INFORMATION GIVEN Start Marker

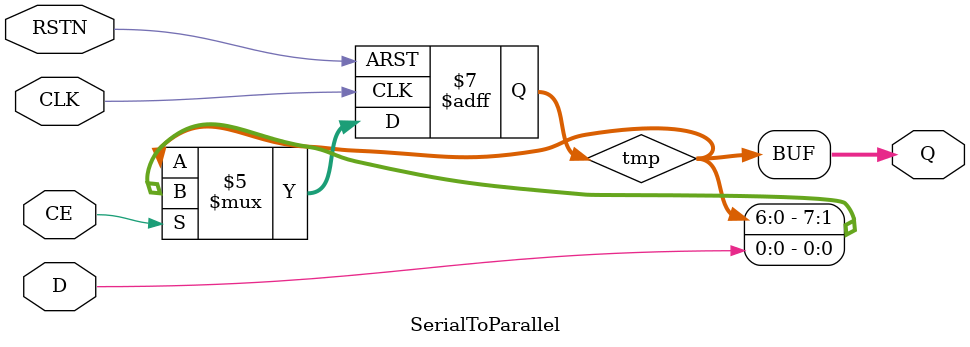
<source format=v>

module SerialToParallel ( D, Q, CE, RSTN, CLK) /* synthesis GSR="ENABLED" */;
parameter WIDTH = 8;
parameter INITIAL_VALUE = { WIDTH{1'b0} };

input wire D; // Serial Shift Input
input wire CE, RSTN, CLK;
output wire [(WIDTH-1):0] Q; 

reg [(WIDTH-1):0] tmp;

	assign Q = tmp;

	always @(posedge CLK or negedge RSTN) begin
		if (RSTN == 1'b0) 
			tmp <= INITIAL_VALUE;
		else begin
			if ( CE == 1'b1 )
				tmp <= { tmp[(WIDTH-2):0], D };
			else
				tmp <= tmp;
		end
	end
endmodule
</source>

INFORMATION GIVEN End Marker
INFORMATION GIVEN Start Marker

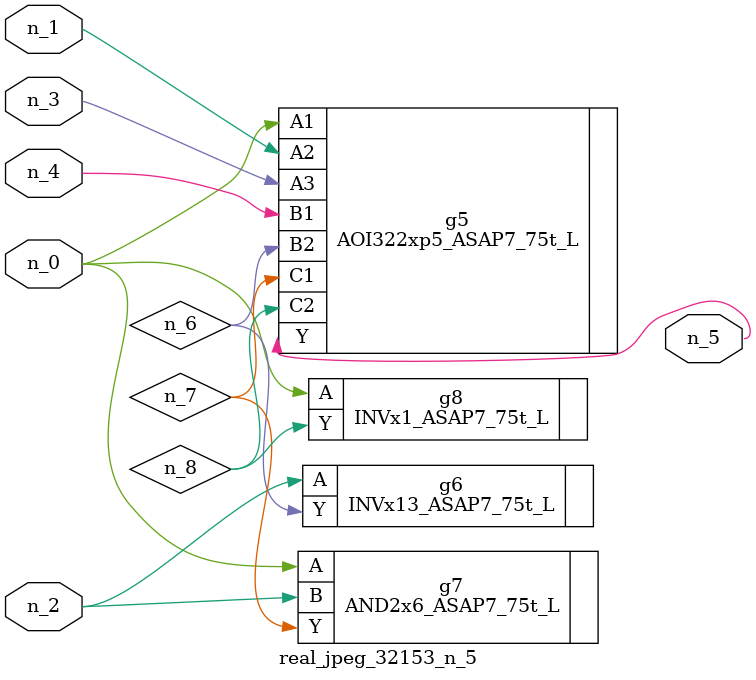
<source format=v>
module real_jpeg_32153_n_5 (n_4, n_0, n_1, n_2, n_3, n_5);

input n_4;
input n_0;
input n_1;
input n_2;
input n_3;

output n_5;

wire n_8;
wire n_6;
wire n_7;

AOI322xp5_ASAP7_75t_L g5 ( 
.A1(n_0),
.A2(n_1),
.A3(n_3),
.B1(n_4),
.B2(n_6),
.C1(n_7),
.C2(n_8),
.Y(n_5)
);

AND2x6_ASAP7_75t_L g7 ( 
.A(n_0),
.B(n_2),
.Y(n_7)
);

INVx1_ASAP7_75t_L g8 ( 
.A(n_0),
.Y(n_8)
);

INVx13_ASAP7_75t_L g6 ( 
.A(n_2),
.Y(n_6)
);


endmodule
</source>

INFORMATION GIVEN End Marker

JOB
Filter on the word "parameter": copy each matching line from the entries above.

RESPONSE AREA
parameter WIDTH = 8;
parameter INITIAL_VALUE = { WIDTH{1'b0} };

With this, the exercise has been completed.